Косиног. История о колдовстве
«Да, Эдвард, пожалуй, ты не безнадежен», – с улыбкой подумала Абита.
Раздевшись до нижней рубашки, она устроилась на кровати, рядом с мужем, скрестила ноги, открыла книгу там, где остановилась в последний раз, и начала читать.

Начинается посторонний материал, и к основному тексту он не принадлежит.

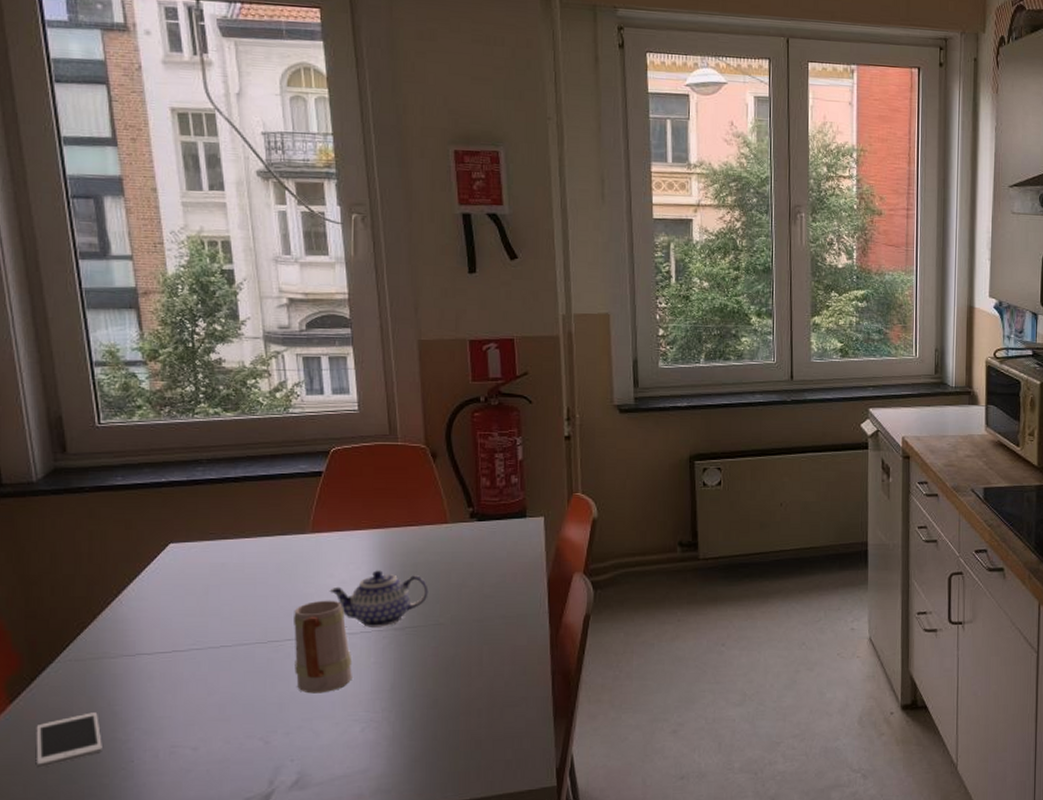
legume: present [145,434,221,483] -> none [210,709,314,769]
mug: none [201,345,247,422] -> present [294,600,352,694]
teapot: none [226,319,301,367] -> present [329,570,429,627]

Тем временем Эдвард подтащил к себе сумку. Ее он унаследовал от отца. Внутри хранились несколько угольных карандашей и пять-шесть дюжин старых листов пергамента. Пергамент был сплошь исписан многословными отцовскими толкованиями всевозможных отрывков из Библии, но сохранил его Эдвард вовсе не ради них, а из любви к рисованию и украшал эти страницы – с лицевой стороны, с оборотной, хоть чистые, хоть поверх строк – на удивление точными, уверенно выполненными рисунками. Вот и сейчас он достал пергамент и уголь, уложил сумку на колено, а сверху пристроил пергаментный лист, чтобы порисовать, пока Абита читает вслух.
– Я так радуюсь, когда тебе удается выкроить время для рисования, – сказала Абита, наугад вынув из стопки листок.

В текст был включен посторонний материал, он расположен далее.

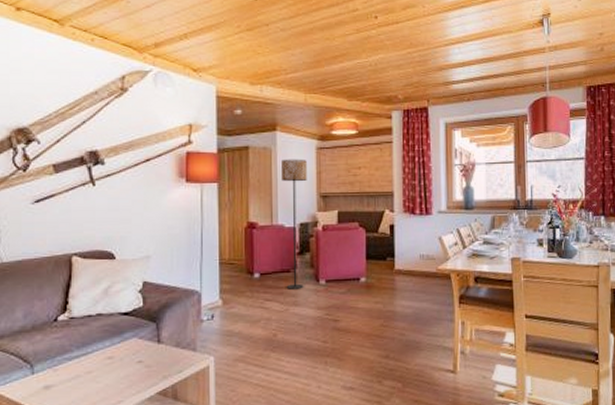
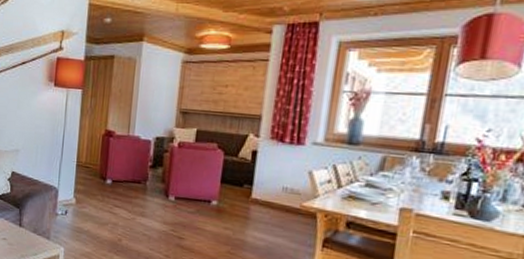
floor lamp: present [282,159,307,289] -> none [135,70,171,202]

Рисунок, как и большая часть их, оказался ее портретом, одним из первых, нарисованных Эдвардом: лицо кривовато, глаза косят, губы – всего-навсего толстые линии… Абита тихонько хихикнула. Выглядела она здесь, точно печальное огородное пугало, однако, несмотря на всю грубость рисунка, узнала в портрете себя, а вынув из стопки еще один, сделанный совсем недавно, изумленно подняла брови. Вот это разница! Здесь черты ее лица и волосы слагались из мягких, волнистых, оживленных растушевкой штрихов. Но больше всего ей нравилось, что Эдвард изобразил ее настоящей красавицей. Оставалось только надеяться, что он вправду видит Абиту именно такой.